Rhodes' path to WrestleMania's main event was a long one that included leaving WWE in 2016 after expressing frustration with the Stardust character. His return was one of 2022's biggest moments, and fans were immediately on the edge of their seats in anticipation of a WrestleMania match with Reigns. 

"I was telling my mom, it's like getting elected President in the business," Rhodes said. "The match is going to be the main event of the year of pro wrestling.
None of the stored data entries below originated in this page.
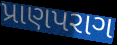
પ્રાણપરાગ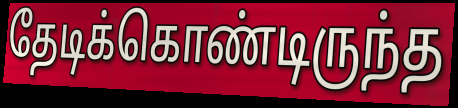
தேடிக்கொண்டிருந்தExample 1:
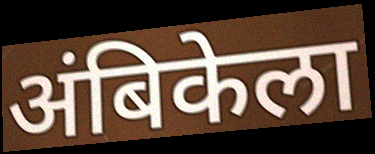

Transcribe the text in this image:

अंबिकेला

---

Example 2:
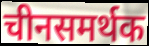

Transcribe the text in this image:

चीनसमर्थक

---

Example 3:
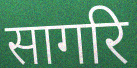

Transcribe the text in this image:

It's going to put it all together, and this year there was a real excitement ... I'm not knocking any previous main events, but if you were there at So-Fi and even at home, you could feel it. That whole week ... I was geared up and amped up and ready. Every community appearance, everything I did, even with long hours, it was genuinely just a blessing. You main-evented WrestleMania, something that no one in my family had ever done.

"But ... you have to win at WrestleMania."
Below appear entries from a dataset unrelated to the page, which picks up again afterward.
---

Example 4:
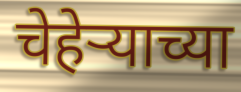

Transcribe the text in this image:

चेहेऱ्याच्या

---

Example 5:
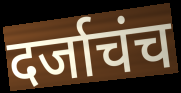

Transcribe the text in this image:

दर्जाचंच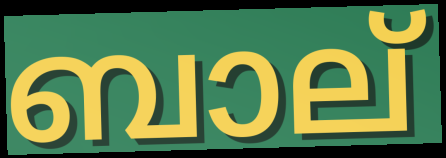
ബാല്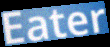
Eater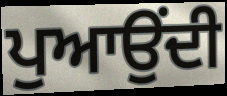
ਪੁਆਉਂਦੀ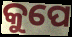
କୁପେ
Rhodes will never forget WrestleMania 39, or the fans' reaction

Rhodes famously lost to Roman Reigns that night, which he explains made the experience "very bittersweet." Many fans were rooting for Rhodes to dethrone the long-reigning "Tribal Chief," and those immediate moments after are the ones he'll never forget. 

"Sitting there in the ring, I knew I was being filmed, I knew I was being shot, and I knew how sad I looked," he explained. "Looking out and seeing our fans hurt and disappointed at the show they're not supposed to be hurt and disappointed at was like the worst-case scenario. It dawned on me that to get back here, they'll have to believe in me. I just lost in front of them. Can I get them on board after some of them invested, flown out, traveled, and brought people? I remember seeing a guy in the crowd who had every piece of my merch on, and he was just staring at me. I just told him, 'I'm sorry.'" 
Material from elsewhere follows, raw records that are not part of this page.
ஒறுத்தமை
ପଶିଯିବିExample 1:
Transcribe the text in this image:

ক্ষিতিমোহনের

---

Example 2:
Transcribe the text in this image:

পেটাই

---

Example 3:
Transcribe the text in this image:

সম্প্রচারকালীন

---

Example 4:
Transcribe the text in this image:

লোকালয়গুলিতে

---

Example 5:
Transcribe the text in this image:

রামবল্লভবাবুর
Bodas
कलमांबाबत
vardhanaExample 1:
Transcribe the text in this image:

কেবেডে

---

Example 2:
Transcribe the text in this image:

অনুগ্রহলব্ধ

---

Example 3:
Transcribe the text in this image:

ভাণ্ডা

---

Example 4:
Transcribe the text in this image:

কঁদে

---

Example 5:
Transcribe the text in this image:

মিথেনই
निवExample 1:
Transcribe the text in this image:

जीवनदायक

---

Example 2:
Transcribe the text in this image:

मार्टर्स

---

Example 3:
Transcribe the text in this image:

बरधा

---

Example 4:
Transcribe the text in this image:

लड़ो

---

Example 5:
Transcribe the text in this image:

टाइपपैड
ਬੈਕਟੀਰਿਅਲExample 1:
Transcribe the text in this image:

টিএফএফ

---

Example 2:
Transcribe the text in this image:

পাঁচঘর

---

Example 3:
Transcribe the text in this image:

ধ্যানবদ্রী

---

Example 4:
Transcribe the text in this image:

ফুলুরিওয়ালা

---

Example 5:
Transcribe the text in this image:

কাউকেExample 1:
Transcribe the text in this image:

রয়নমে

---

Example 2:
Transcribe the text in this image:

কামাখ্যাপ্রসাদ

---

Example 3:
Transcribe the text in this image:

Rhodes remains optimistic about the future and his chances at winning back the fans. And he's noticed fans are already rallying, with many showing up at live events to support him in surprising ways. 

"Every place we go to, it just seems like more excitement." He said, "I noticed even last night fans are bringing signs a lot more. Signs! I think we're on pace to do something very, very special. The story of Cody Rhodes is not a lock ... I think it's fragile, but I try to make it a lock."